And what would be your biblical, I think that's important, like what would be your,
because that's going to become more and more prevalent in the next X amount of years. If
someone's saying, well, why wouldn't I just call them by their desired pronoun? What would be your biblical reasoning to say, no, we stick with God's design?
How would you respond? Yeah. In the Old Testament, I would go to a passage like Deuteronomy 22.5,
which teaches us that we shouldn't wear the clothes of the opposite sex, for example. That's in the old covenant law. So that's a sign to us that God
wants his people not to live like the pagans live. He wants them to live and present themselves
according to God-given truth. You think in the new covenant of a passage like 1 Corinthians 11,
how men and women are supposed to present themselves differently,
men with shorter hair, women with longer hair, at least when they can. And you recognize, again,
same principle, God wants the sexes to honor their God-given sex. You know, there's not a passage
that says thou shalt not use transgender pronouns, but part of witness to unbelievers in pagan contexts is not to allow them to
live in the delusion of their paganism. And that it's normal. And that it's
normal, that it's okay, that they can live any way they want. It is instead to
call them out of their pagan ways, out of their expressive individualism, and to tell them the truth.

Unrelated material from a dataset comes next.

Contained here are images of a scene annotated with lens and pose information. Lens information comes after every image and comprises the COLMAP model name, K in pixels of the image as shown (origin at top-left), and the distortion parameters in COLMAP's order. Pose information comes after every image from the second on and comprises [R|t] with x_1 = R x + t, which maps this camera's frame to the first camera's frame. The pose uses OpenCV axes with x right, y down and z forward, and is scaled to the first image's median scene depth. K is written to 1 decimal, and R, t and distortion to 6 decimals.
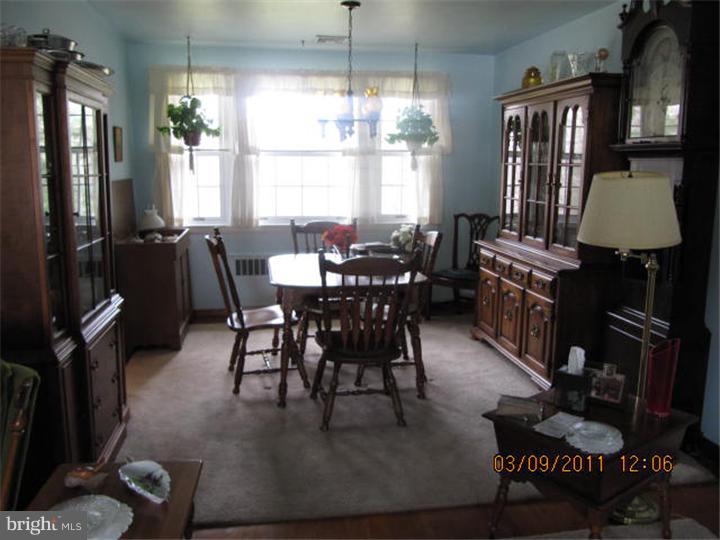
lens RADIAL K [[590.2, 0, 360.0], [0, 590.2, 270.0], [0, 0, 1]] dist [-0.057226, 0.014159]
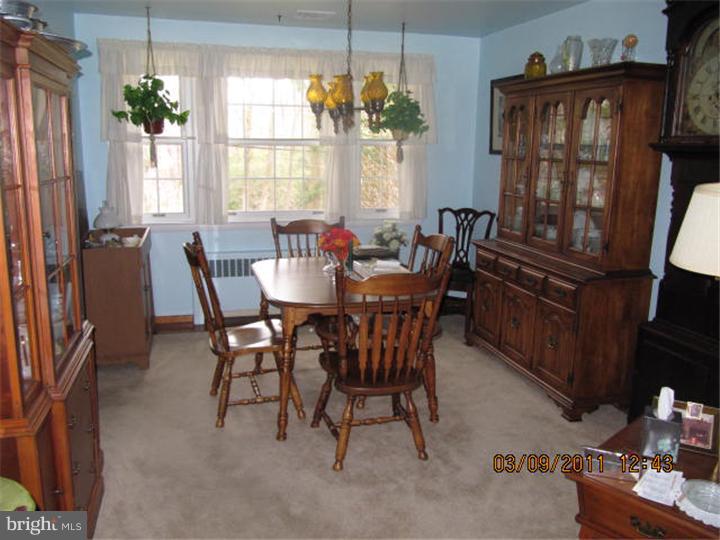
lens RADIAL K [[590.2, 0, 360.0], [0, 590.2, 270.0], [0, 0, 1]] dist [-0.057226, 0.014159]
pose [[0.994143, -0.013768, 0.107195, -0.079396], [0.010305, 0.999409, 0.032792, -0.035042], [-0.107583, -0.031495, 0.993697, 0.097499]]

This is the ministry of truth that we're in. This is what pastors exist to declare. This is what the
whole church exists to declare, is the truth of God. And so that's where I would ground that
conviction. Jesus is the way, the truth, and the life, John 14, 6.

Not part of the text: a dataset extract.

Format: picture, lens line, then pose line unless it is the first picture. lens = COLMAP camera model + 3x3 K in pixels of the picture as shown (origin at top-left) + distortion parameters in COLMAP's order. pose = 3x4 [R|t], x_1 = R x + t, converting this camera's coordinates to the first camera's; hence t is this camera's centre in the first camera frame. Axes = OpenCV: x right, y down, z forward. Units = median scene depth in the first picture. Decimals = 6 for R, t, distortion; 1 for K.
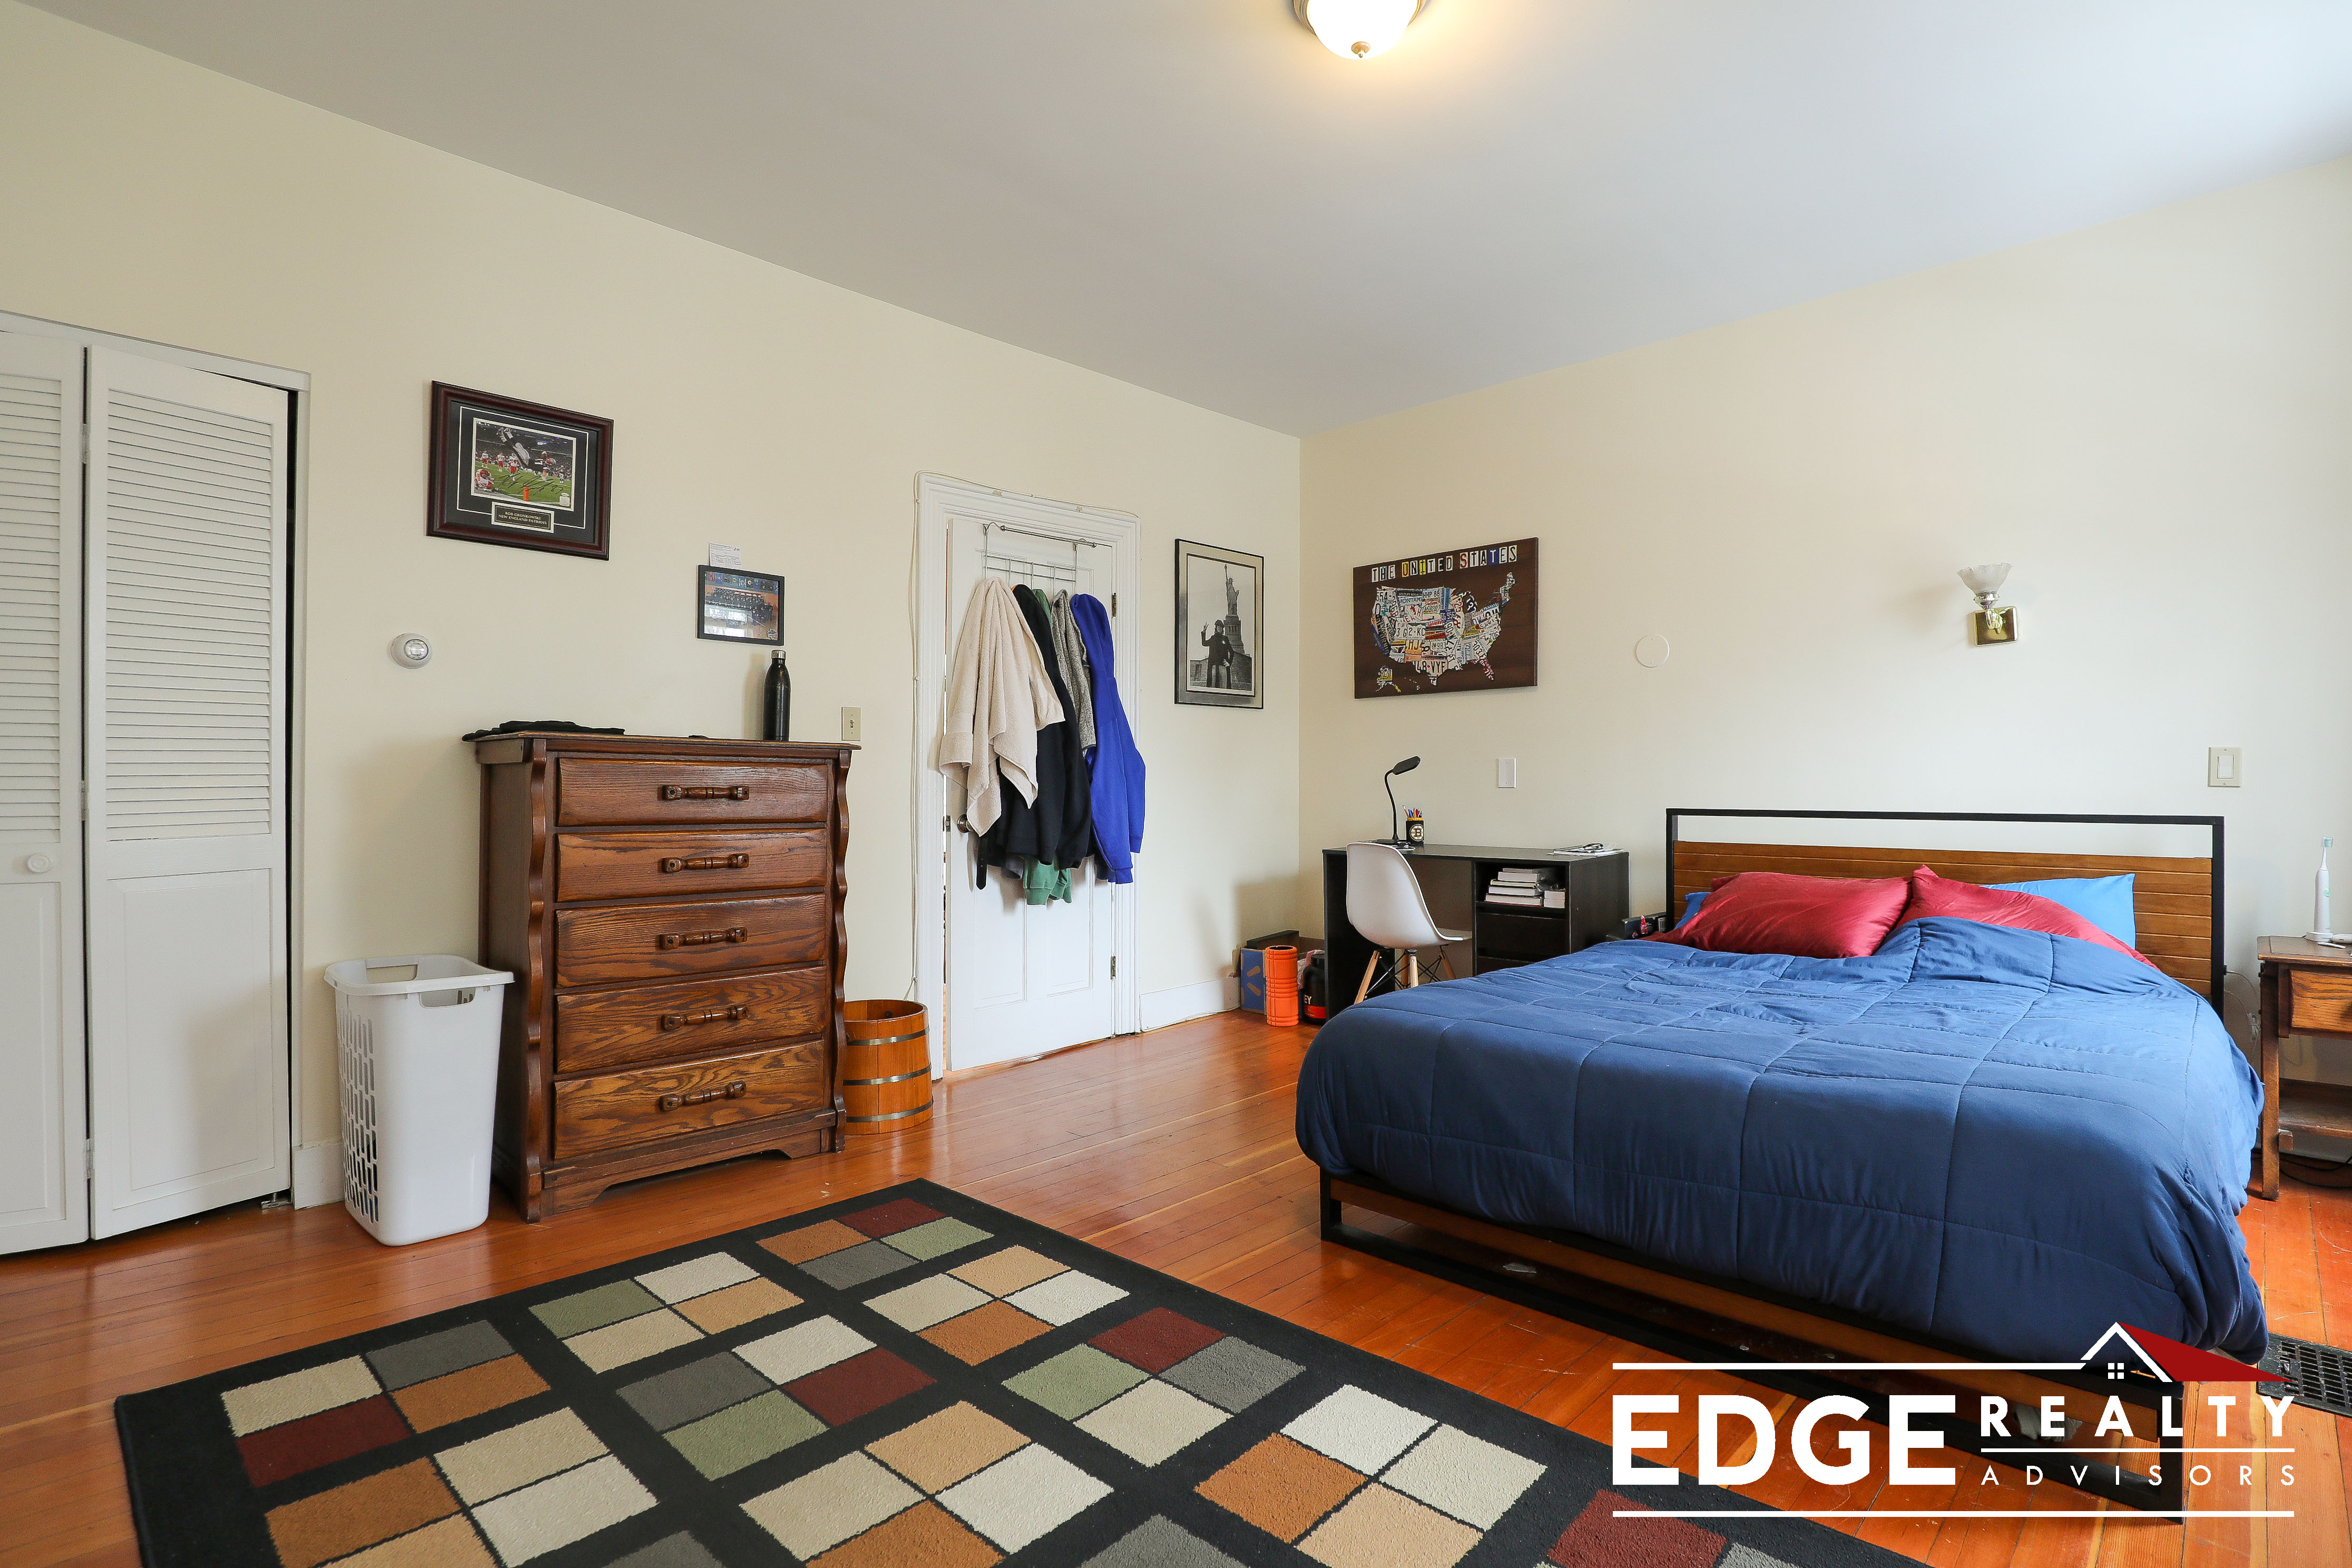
lens RADIAL K [[1089.7, 0, 1193.5], [0, 1089.7, 788.2], [0, 0, 1]] dist [-0.025889, -0.000144]
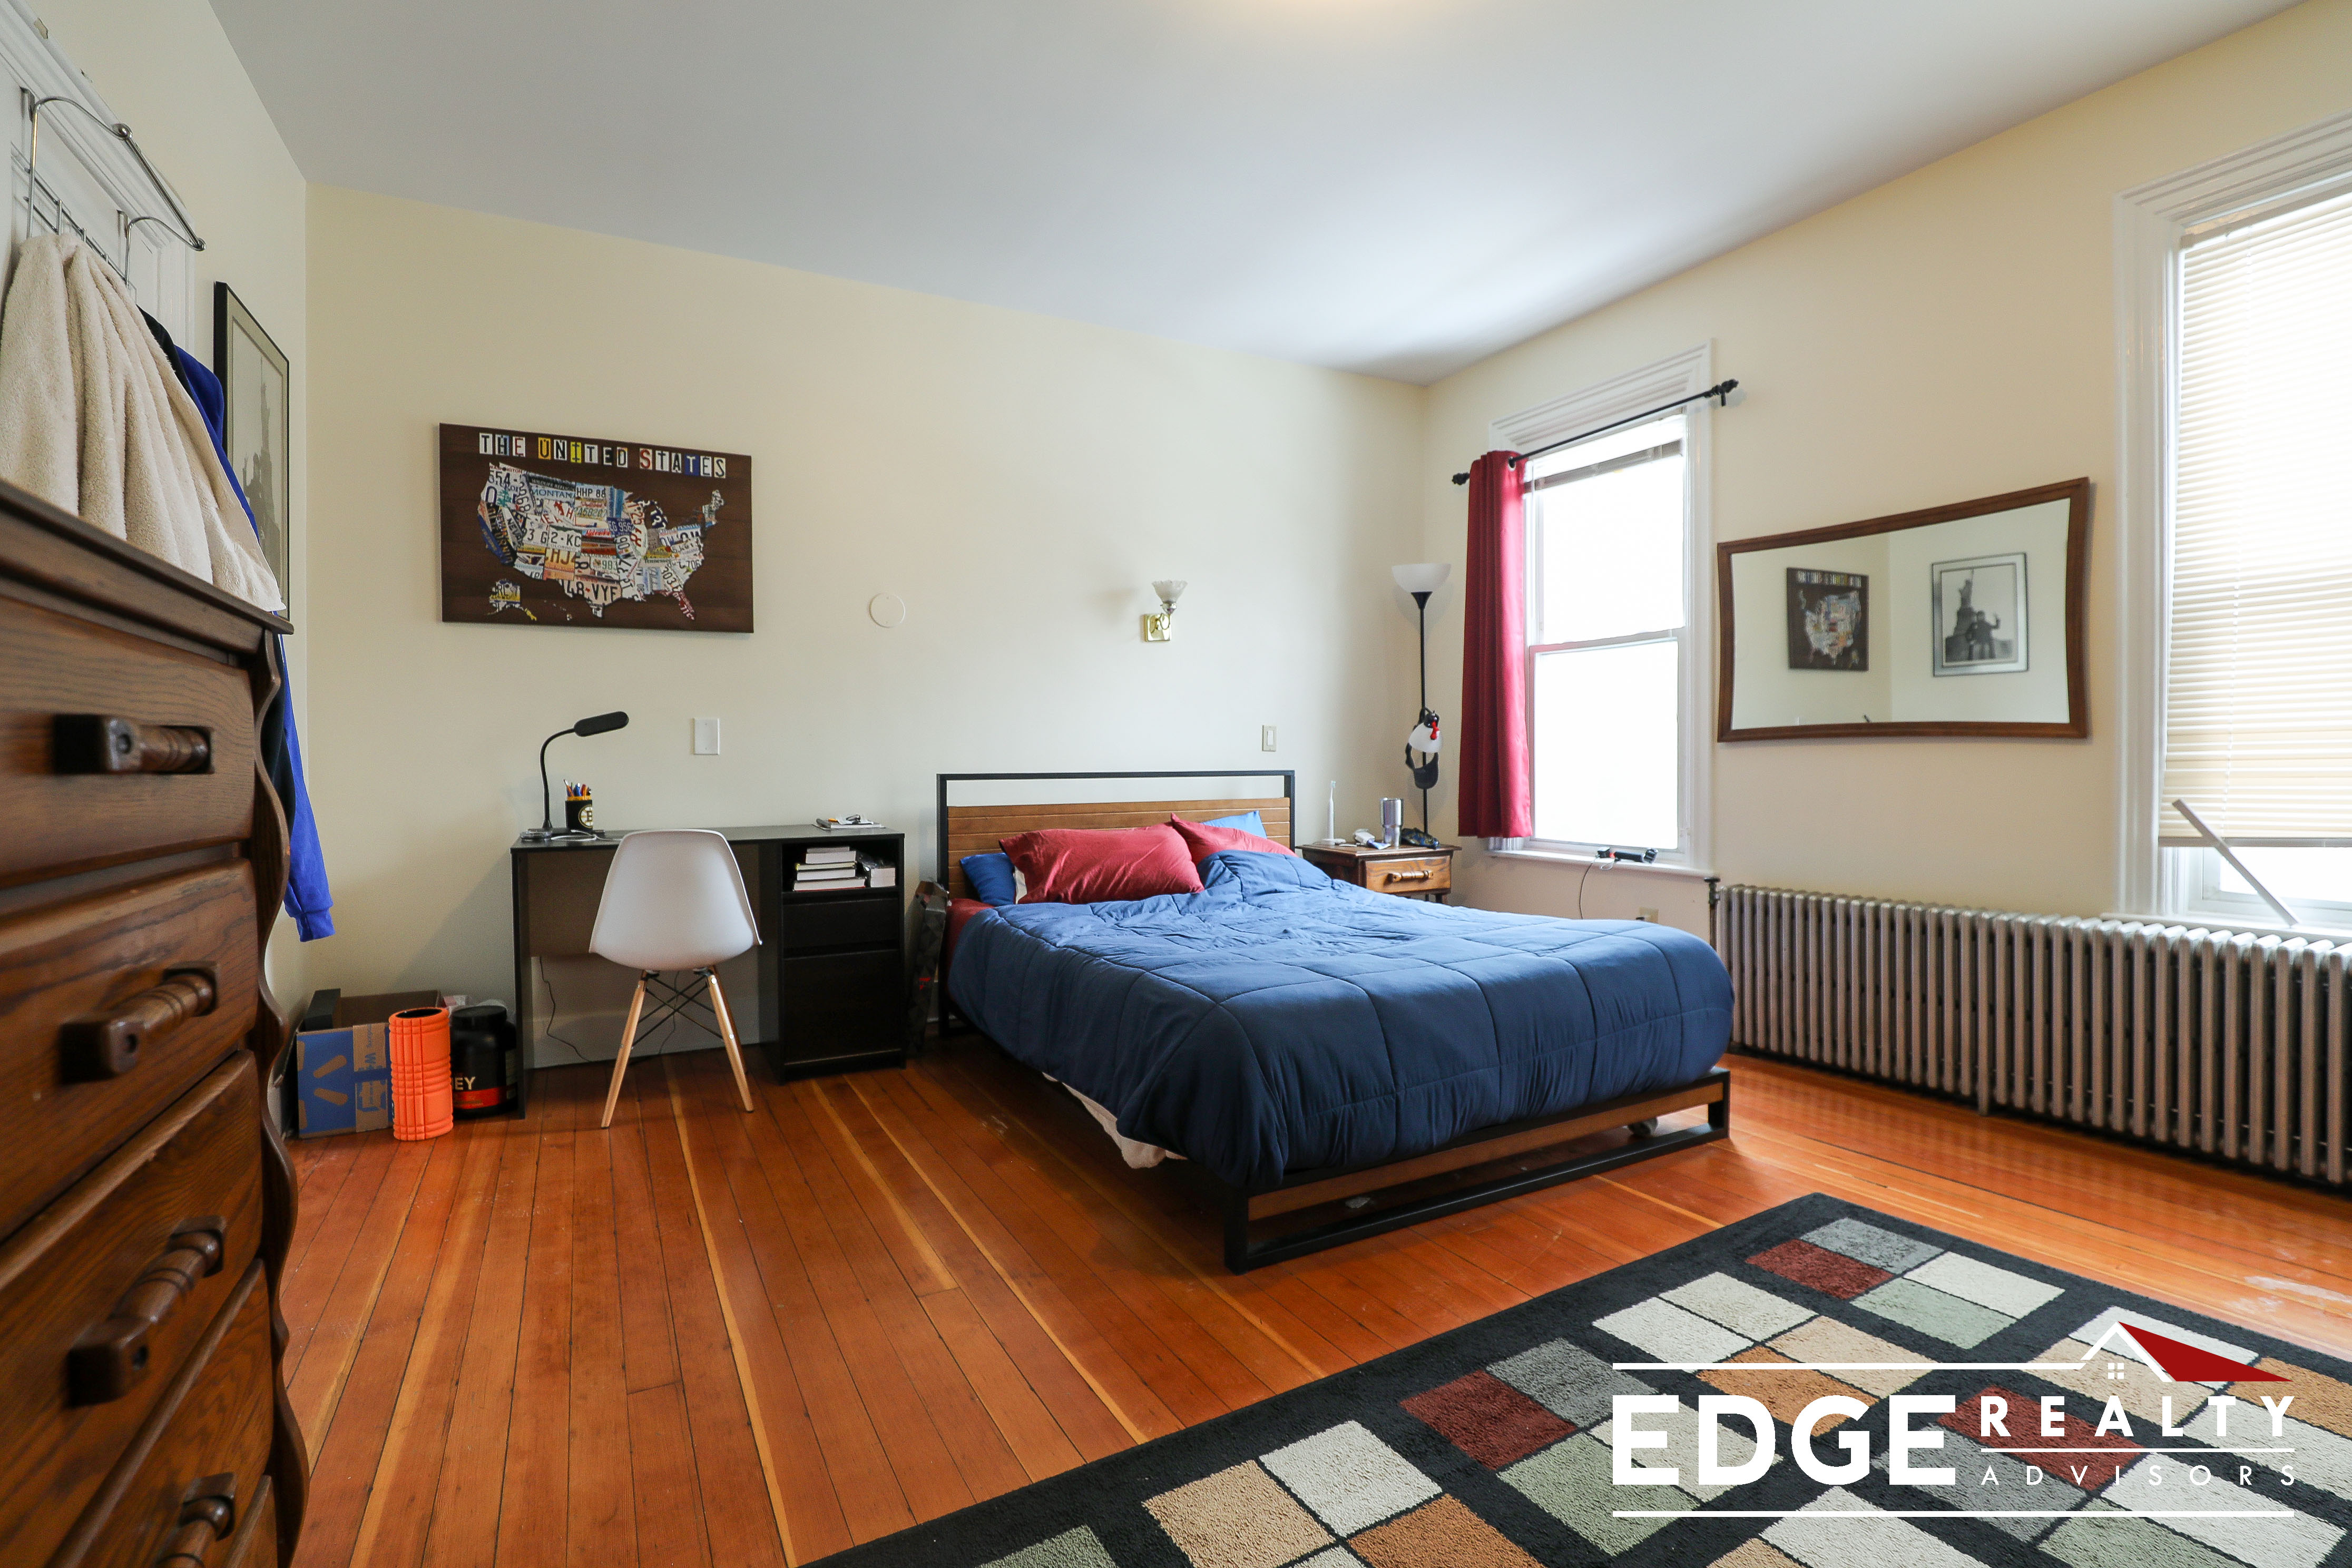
lens RADIAL K [[1089.7, 0, 1189.0], [0, 1089.7, 774.5], [0, 0, 1]] dist [-0.025889, -0.000144]
pose [[0.322640, -0.017523, 0.946359, -0.355102], [0.008303, 0.999843, 0.015682, 0.004812], [-0.946485, 0.002797, 0.322735, 0.390104]]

So anyone following Jesus better be about the way, the truth, and the life.
Well, and that's really helpful.
And I, you know, as believers, Jesus says, you know, we're called to be shrewd as serpents.

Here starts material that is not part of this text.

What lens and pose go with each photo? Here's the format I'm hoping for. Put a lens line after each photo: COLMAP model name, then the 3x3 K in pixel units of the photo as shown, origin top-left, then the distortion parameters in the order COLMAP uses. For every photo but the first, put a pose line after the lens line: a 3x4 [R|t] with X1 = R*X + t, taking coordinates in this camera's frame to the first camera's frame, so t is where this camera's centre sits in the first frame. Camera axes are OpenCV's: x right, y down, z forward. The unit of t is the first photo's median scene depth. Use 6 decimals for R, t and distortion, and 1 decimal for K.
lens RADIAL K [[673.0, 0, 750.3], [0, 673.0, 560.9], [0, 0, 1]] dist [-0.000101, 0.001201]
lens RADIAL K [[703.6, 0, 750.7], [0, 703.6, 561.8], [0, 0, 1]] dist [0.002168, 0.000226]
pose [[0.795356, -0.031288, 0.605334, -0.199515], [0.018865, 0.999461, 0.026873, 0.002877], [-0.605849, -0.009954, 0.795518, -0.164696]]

And yet sometimes I think people run and hide from any
sort of difficulty and questions that they might not have answered or even how to respond to it
biblically. So it's really helpful what you've provided for us. And I think obviously included
in this is just to live a life of dependency upon God and asking God for wisdom because we lack it.
And I'm thankful that he gives generously to those who
ask because that's what believers are going to need as we move into an environment that is going
to be only increasingly hostile towards those who live a life committed to the truth and to
God's design for sexuality. So thankful for your help and input on the subject. Praise God.